Sono molte le voci che si sono alzate in questi giorni per dissuaderci dal farlo: alcune di contenuto, in quanto favorevoli all’eutanasia, altre di opportunità: non c’è una maggioranza a favore della nostra posizione, totalmente contraria all’eutanasia in tutte le sue forme. Quindi la vostra mozione non avrà i voti necessari per passare e la vostra posizione di cattolici impegnati a favore della vita apparirà ancora più debole. Ovviamente il rischio c’è: in questi anni abbiamo assistito alla lenta e progressiva diffusione di una cultura che include tra i diritti individuali quello a togliersi la vita, come gesto di libertà.

Ma noi vogliamo discutere della tutela della vita e della salute individuale come suprema forma di responsabilità della politica, un diritto-dovere di rango costituzionale, che obbliga chi governa a includere nella solidarietà sociale qualcosa che va oltre ogni forma di indifferenza e di individualismo autoreferenziale. La nostra vuole essere una proposta politica di altissimo valore etico e sociale, per dire ad ogni persona, in qualsiasi condizione si trovi, che non è sola!

Vogliamo rilanciare un’etica della solidarietà che raggiunga l’uomo anche nel momento in cui pensa che non ci sia altra alternativa che farla finita. È giunto il momento di andare oltre la logica miope e circoscritta del proprio egocentrismo, in cui troppo spesso si finisce con lo sperimentare solitudine e abbandono. Complice l’ipocrisia di una pseudo-forma di solidarietà che aiuta a suicidarsi quando ormai si pensa che non valga più la pena di vivere. Perché alla fin fine questo è il senso di chi vuole abolire l’articolo 580 del codice penale, che condanna l’istigazione e l’aiuto al suicidio. Vuoi morire? Ok, conta su di me e ti fornirò ciò di cui hai bisogno per morire, mettendolo a carico dello Stato.
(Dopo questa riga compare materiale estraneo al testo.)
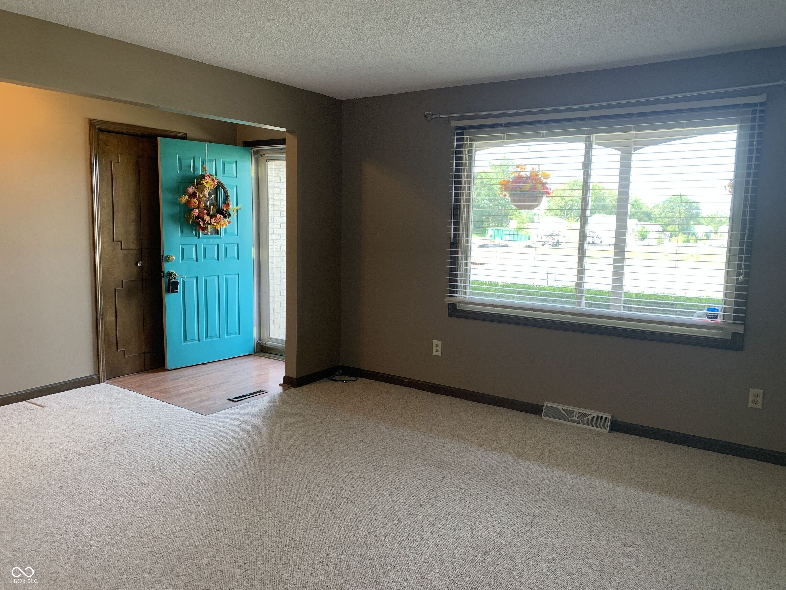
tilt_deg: -5.9
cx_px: 393
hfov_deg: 67.3
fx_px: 590
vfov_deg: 53.1
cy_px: 295
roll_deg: -1.7
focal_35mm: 26
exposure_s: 1/121
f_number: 1.8
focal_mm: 4.25
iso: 100
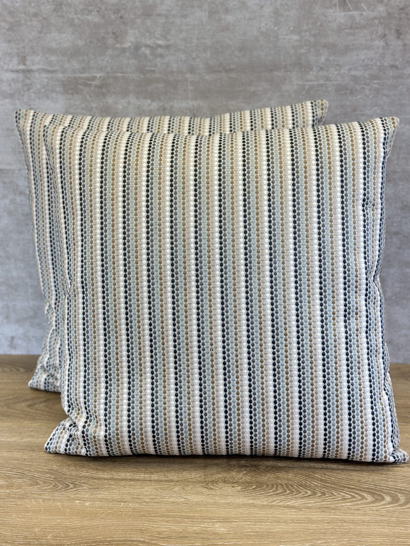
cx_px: 205
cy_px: 273
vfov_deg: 39.7
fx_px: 758
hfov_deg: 30.3
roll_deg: +0.5
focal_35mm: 48
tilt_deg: -17.2
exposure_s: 1/198
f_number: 1.78
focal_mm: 6.86
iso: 80
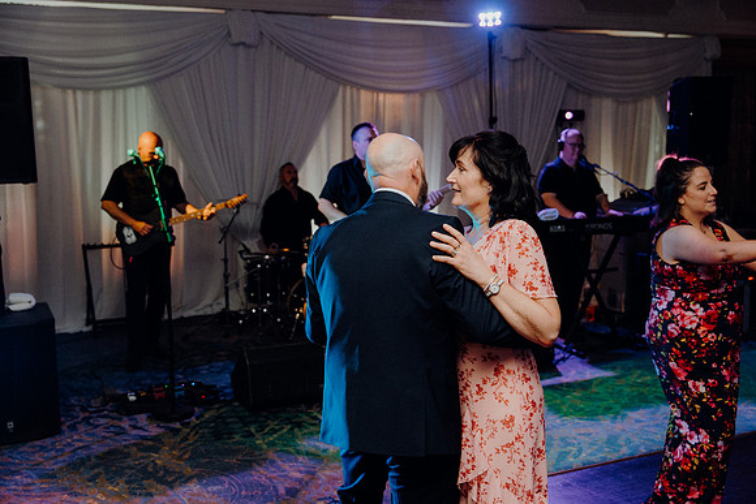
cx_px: 378
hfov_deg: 47.4
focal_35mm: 41
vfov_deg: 32.6
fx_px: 861
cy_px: 252
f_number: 3.5
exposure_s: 1/200
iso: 2500
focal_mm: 41
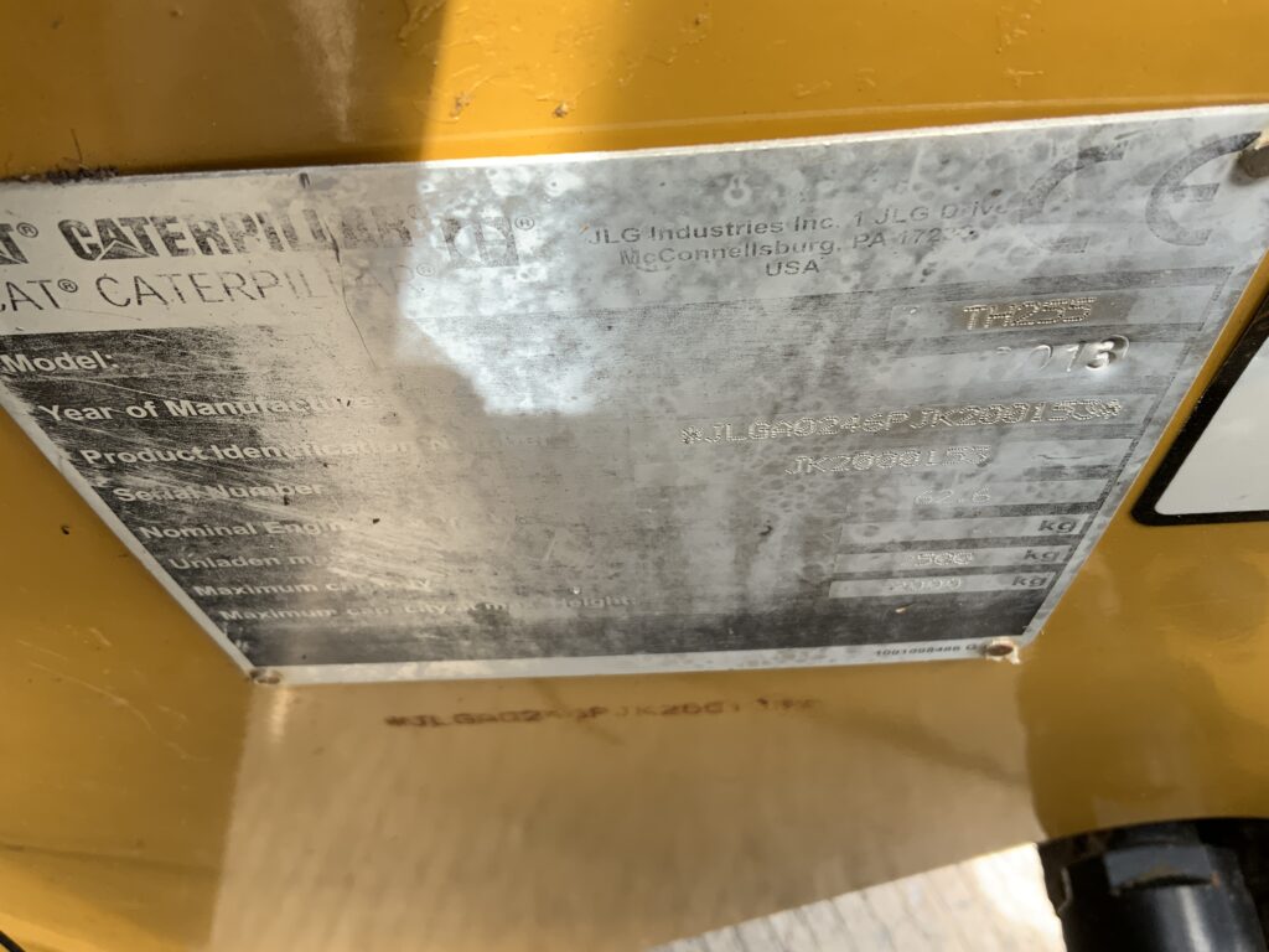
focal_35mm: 29
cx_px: 634
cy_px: 476
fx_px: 1063
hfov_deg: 61.7
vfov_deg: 48.2
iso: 16
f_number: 1.8
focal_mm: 3
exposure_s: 1/132
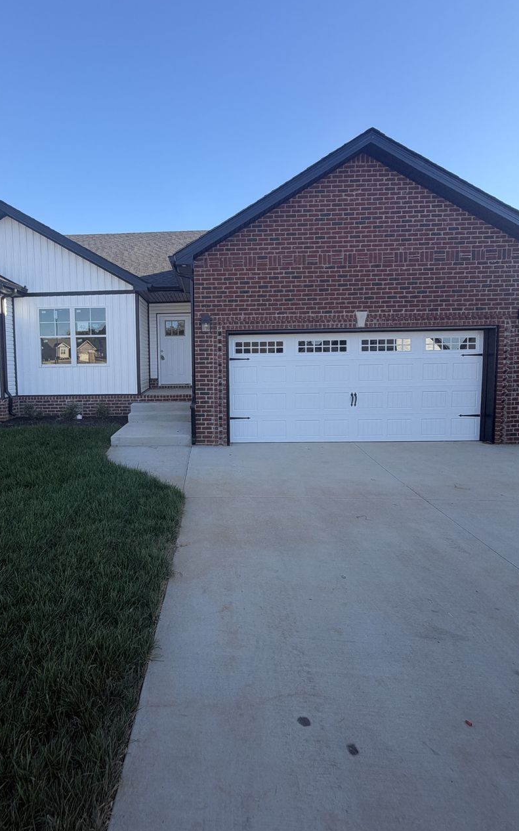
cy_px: 388
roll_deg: +0.5
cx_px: 192
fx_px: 362
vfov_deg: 97.7
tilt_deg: -2.7
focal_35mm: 16
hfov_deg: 70.0
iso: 50
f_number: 2.2
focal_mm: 2.22
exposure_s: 1/502
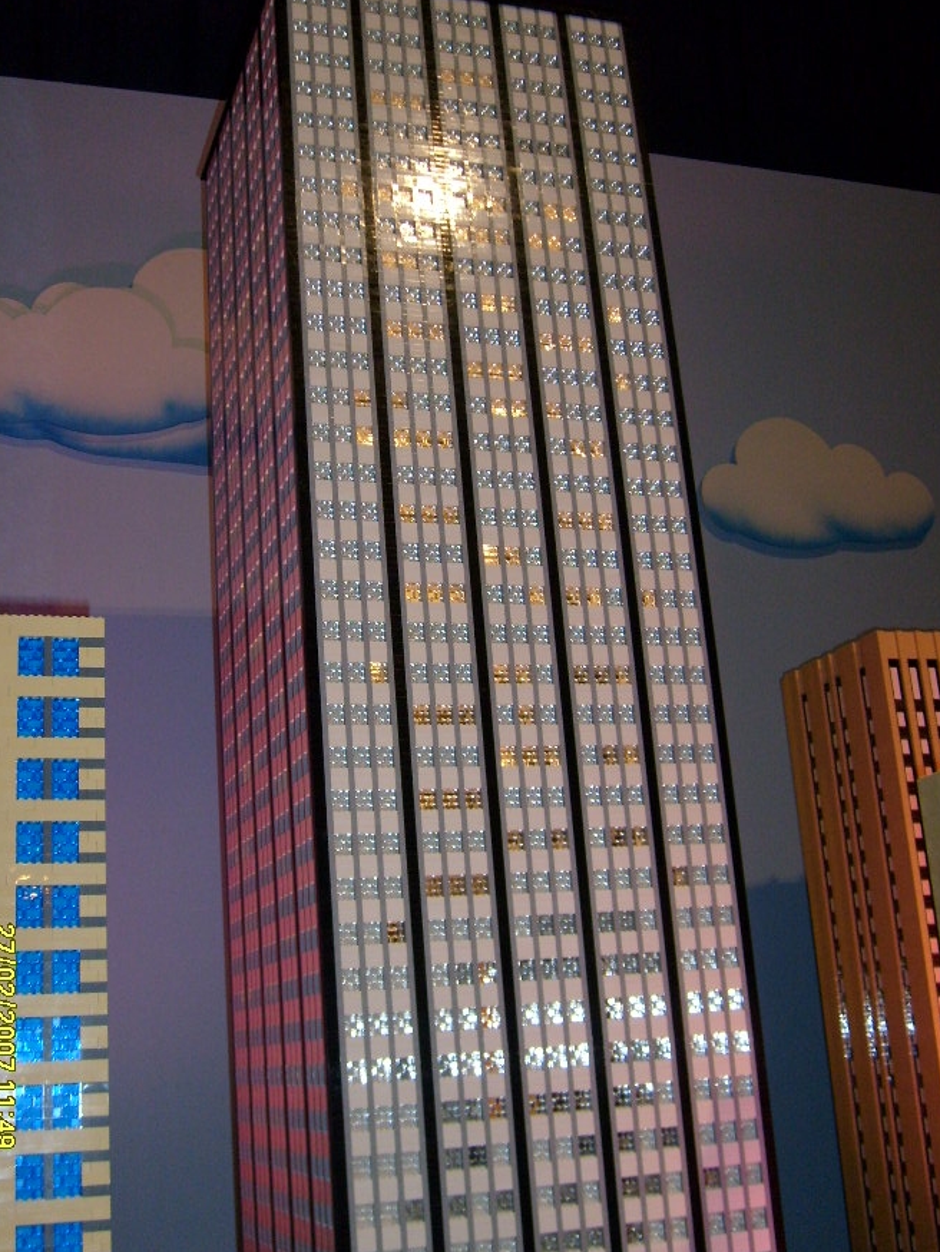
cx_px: 441
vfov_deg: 45.7
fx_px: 1484
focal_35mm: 41
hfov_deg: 35.1
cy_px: 569
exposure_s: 1/45
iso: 100
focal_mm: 5.8
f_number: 2.8
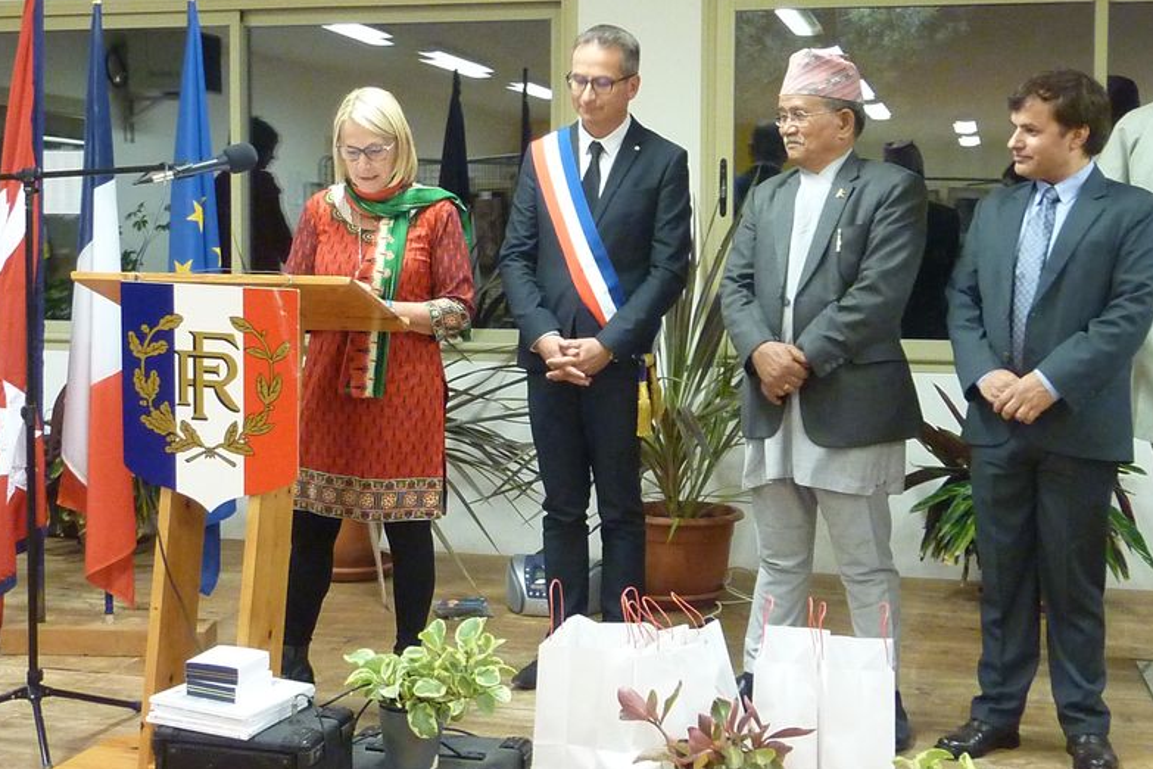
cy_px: 348
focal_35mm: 51
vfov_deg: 26.5
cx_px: 571
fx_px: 1633
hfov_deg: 38.9
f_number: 3.3
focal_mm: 4.4
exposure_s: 1/13
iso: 400
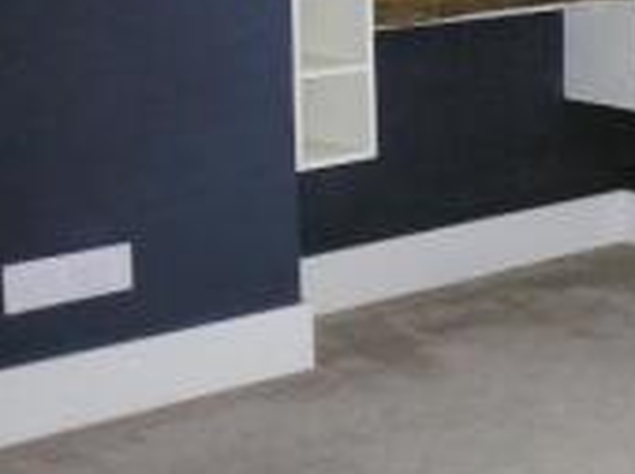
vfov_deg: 14.9
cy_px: -65
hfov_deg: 18.5
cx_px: 906
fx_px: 1759
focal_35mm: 96
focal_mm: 14
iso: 160
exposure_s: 1/160
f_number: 2.8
Questo spalanca le porte ad un’ipocrisia di Stato che, legalizzando l’eutanasia, non dovrà più misurarsi con la complessità dell’assistenza ai tanti pazienti disabili, fisicamente e mentalmente, a cui non sarà impossibile strappare la dichiarazione che preferiscono morire; soprattutto se si renderanno conto di essere di peso per la propria famiglia. A questa concezione dello Stato diciamo No in modo chiaro e convinto.